But when I sneak back in behind him, I spot the bin’s full of dark blue packaging from the posh deli in town. Even my mum thinks that place is too expensive.

I don’t know what I do to deserve Lewis. He always does the right thing. I guess I just have to hope that one day I get a chance to repay his kindness.

Now we’re inside, the bank of screens makes me think of the latest favour he’s been doing for me.

‘I meant to check Burning Truths today, but I haven’t had time. Do you think I could . . .’

Then I see the look on his face. What a self-centred cow I am. But I can’t take it back.

‘I’d hoped I’d have something to tell you by now, but . . .’ he sighs. ‘I could have another go, now, if you like.’

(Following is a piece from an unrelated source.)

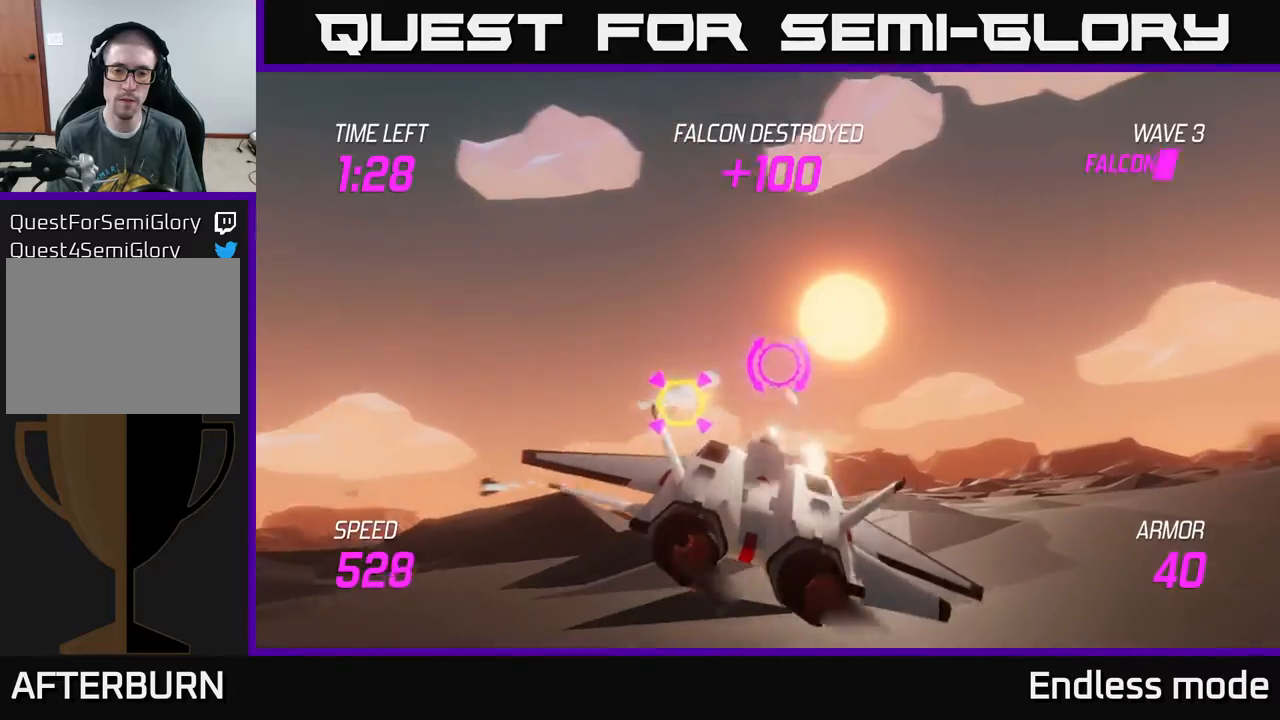
{"buttons": ["L2"], "left_stick": "up-right", "events": [[17, "R2", "up"], [33, "L2", "down"], [133, "L2", "up"], [217, "L2", "down"], [400, "left_stick", "up-right"]]}
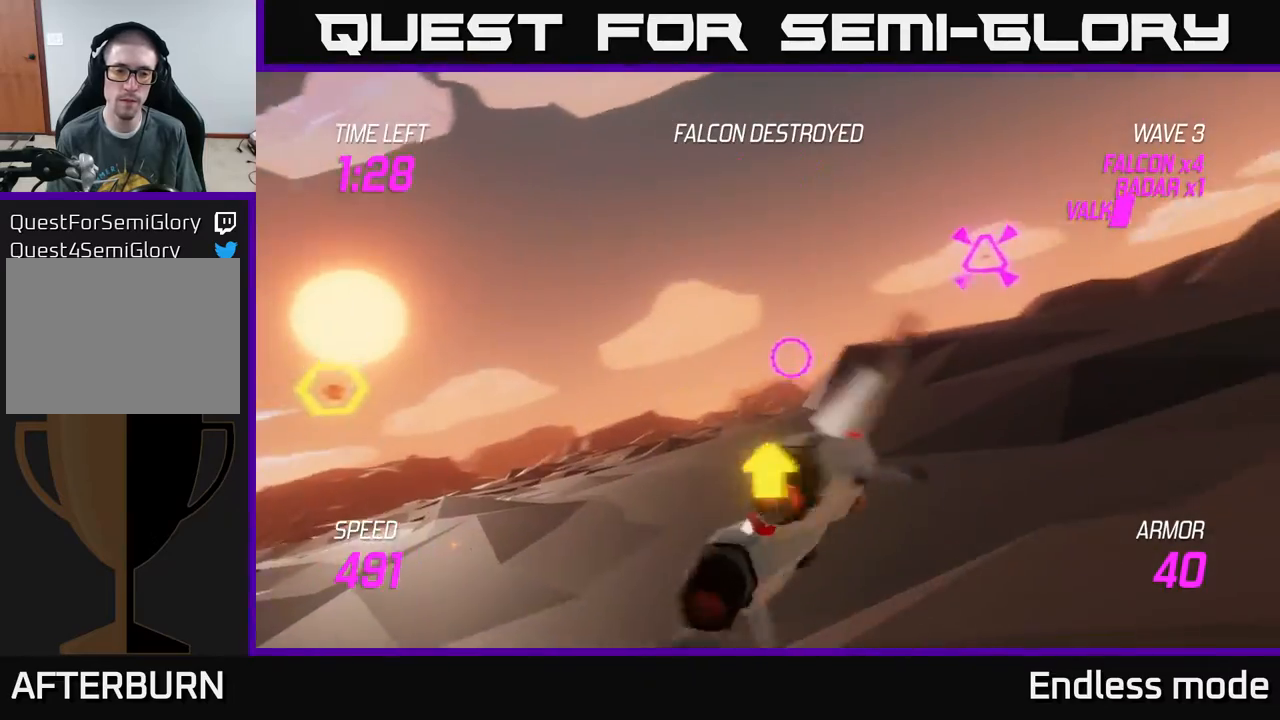
{"buttons": ["R2"], "left_stick": "right", "events": [[267, "L2", "up"], [283, "R2", "down"], [300, "left_stick", "right"], [367, "R2", "up"], [483, "R2", "down"]]}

‘No. Not tonight. Not after you’ve gone to so much trouble.’

‘Don’t pretend you’re here for the pleasure of my company, Ali.’

‘Oh, God. Sorry. That came out wrong. I . . . I don’t know what I’d do without you, Lewis, honestly. Today could have been so difficult but you made it OK.’ I’m
blushing now, but even though it’s embarrassing, I
want
him to know how important he is to me. ‘It was
so
sweet of you to do all this.’

‘Sweet. Hmm.’ He grabs two cans of Coke from the fridge and throws me one. I only just catch it, and he smiles.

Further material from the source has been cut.